* [Instructions to follow] Since only the words are wanted, reproduce every entry exactly and leave the images behind.

Exercise data: Begin

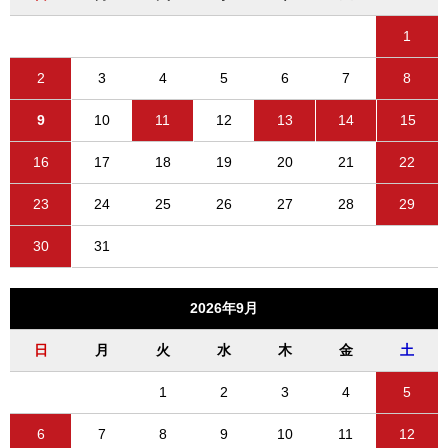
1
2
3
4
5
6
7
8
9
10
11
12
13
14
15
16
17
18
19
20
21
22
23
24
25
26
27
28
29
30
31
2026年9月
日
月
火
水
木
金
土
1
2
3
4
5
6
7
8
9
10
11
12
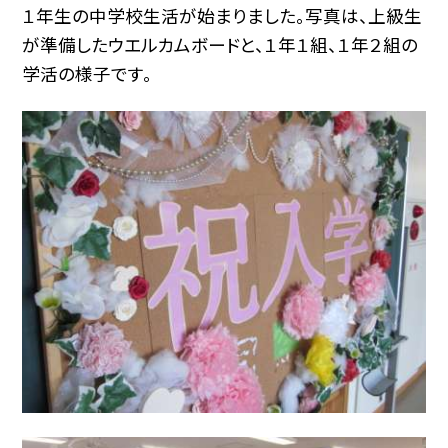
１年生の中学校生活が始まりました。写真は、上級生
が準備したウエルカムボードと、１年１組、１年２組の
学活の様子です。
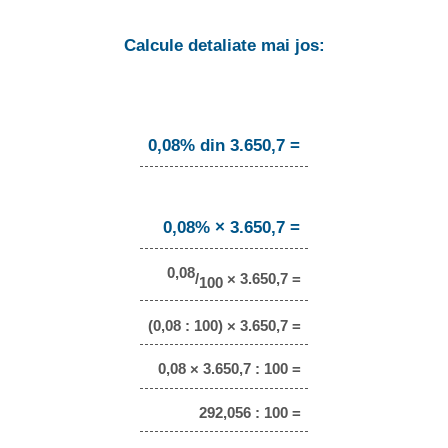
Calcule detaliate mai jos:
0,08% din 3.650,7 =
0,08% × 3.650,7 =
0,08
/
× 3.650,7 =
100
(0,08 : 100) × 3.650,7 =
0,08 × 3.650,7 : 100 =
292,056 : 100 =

Exercise data: End

* [Task result]
1
2
3
4
5
6
7
8
9
10
11
12
13
14
15
16
17
18
19
20
21
22
23
24
25
26
27
28
29
30
31
2026年9月
日
月
火
水
木
金
土
1
2
3
4
5
6
7
8
9
10
11
12
１年生の中学校生活が始まりました。写真は、上級生
が準備したウエルカムボードと、１年１組、１年２組の
学活の様子です。
Calcule detaliate mai jos:
0,08% din 3.650,7 =
0,08% × 3.650,7 =
0,08
/
× 3.650,7 =
100
(0,08 : 100) × 3.650,7 =
0,08 × 3.650,7 : 100 =
292,056 : 100 =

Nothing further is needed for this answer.